Does It Work for Neighbour Noise?
This is where we need to be honest. Acoustic underlay is highly effective at reducing the impact noise that you generate — protecting your downstairs neighbours from your footsteps. If your upstairs neighbour installs acoustic underlay under their floor, your problem is largely solved.
However, if you're trying to reduce impact noise coming from above you by treating only your ceiling (without access to the floor above), acoustic underlay in your floor has no effect on that specific problem. In that case, a resilient bar ceiling system below is what you need.
For airborne noise (music, TV, voices) from neighbours, acoustic underlay provides limited benefit on its own — airborne sound reduction requires mass, and most underlays are relatively thin. For serious airborne noise problems, a higher-mass system is required.
Where Acoustic Underlay Excels
- New flat conversions — achieving Part E compliance (L'nT,w ≤ 62dB)

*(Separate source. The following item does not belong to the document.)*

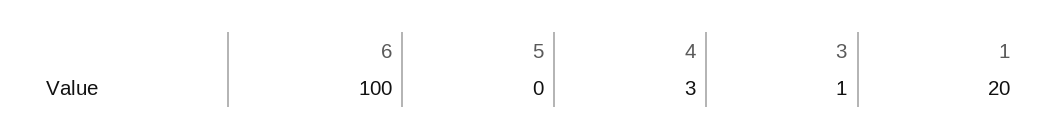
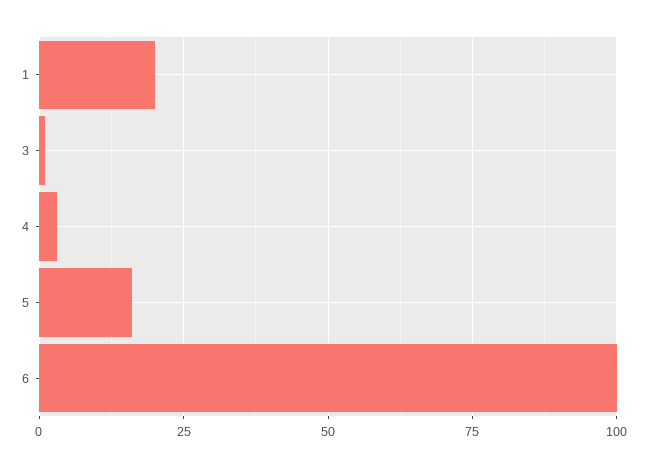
5: 0 -> 15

- Flats where you have access to the floor — protecting downstairs neighbours
- Homes with children — dramatically reducing footstep, running, and playing noise
- Open-plan spaces — LVT and engineered wood without underlay can sound hollow and noisy; acoustic underlay solves this completely
- Gym floors — preventing heavy equipment impact from transmitting through the building
The Installation Factor
Acoustic underlay only works as well as the installation allows. The most common performance killers are:
- Gaps between underlay sheets — sound travels through the path of least resistance
- Rigid connections at walls — the floor finish must be free-floating, with expansion gaps sealed with acoustic sealant, not foam
- Wrong underlay for the floor type — some underlays are not suitable for under-screed use (our 6mm rubber pro is specifically engineered for this)
Our Verdict
Acoustic underlay works — genuinely and measurably. For reducing impact noise from your floor, it's the single most cost-effective acoustic investment you can make. For a complete UK flat solution, combine our 6mm Recycled Rubber Pro (74dB) with a resilient bar ceiling below for a comprehensive, Part E-compliant result.
FAQs
Does acoustic underlay reduce TV noise from downstairs?

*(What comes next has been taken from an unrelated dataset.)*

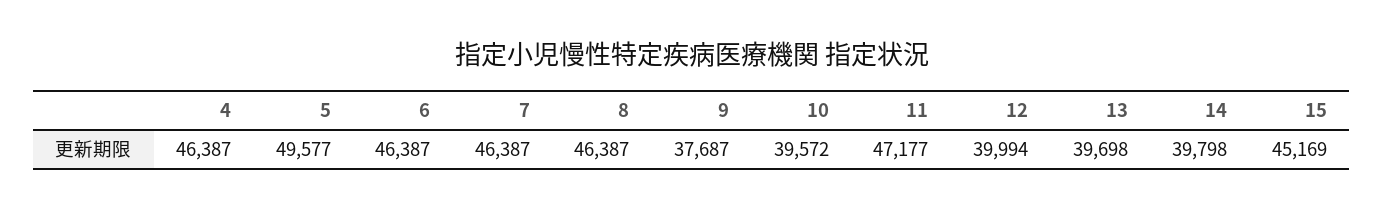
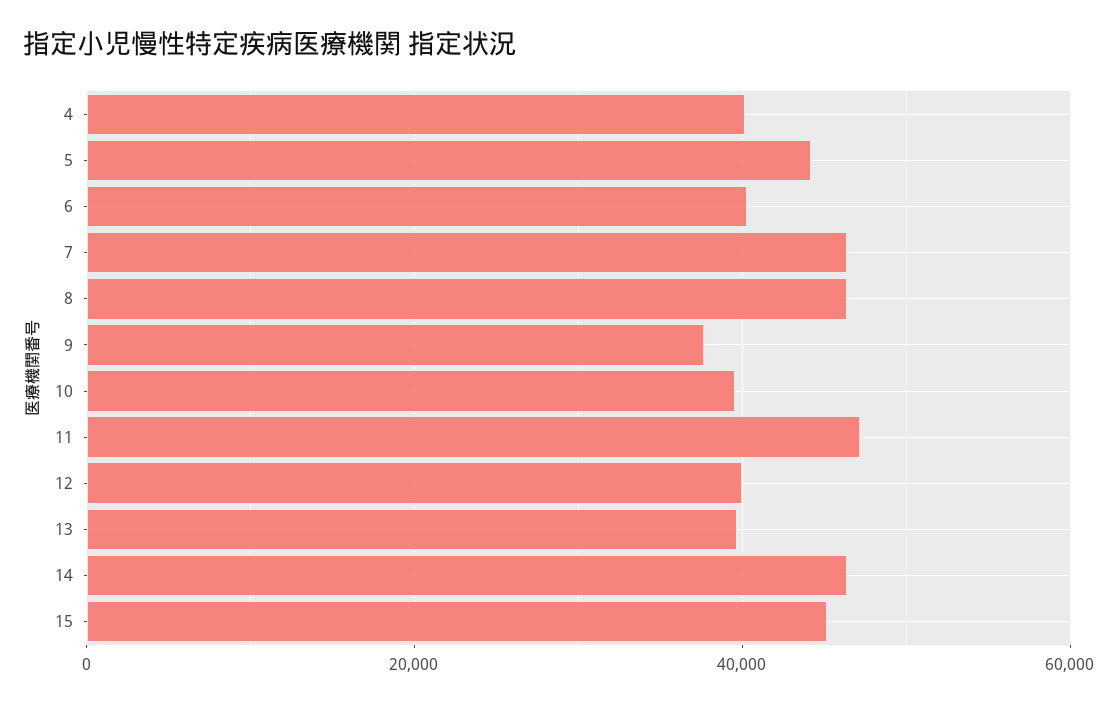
4: 46387 -> 40000
5: 49577 -> 44000
6: 46387 -> 40000
14: 39798 -> 46000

Not significantly — TV noise is airborne, and most acoustic underlay is designed for impact noise. You need a higher-mass floor system (like AcoustiLay 8 with 58dB airborne rating) to meaningfully block airborne noise.
Is more expensive acoustic underlay worth it?
Yes — the difference between 3mm budget underlay (54dB) and our 6mm Pro (74dB) is 20dB, which is enormous in acoustic terms. For any flat, Part E project, or serious noise problem, the higher-spec product is worth the investment.
How do I know if my acoustic underlay is actually working?
Ask someone to walk on the floor while you listen from below. Compare before and after installation — the difference is usually immediately audible. For formal verification, commission an acoustic test (required for Building Regs notifiable works).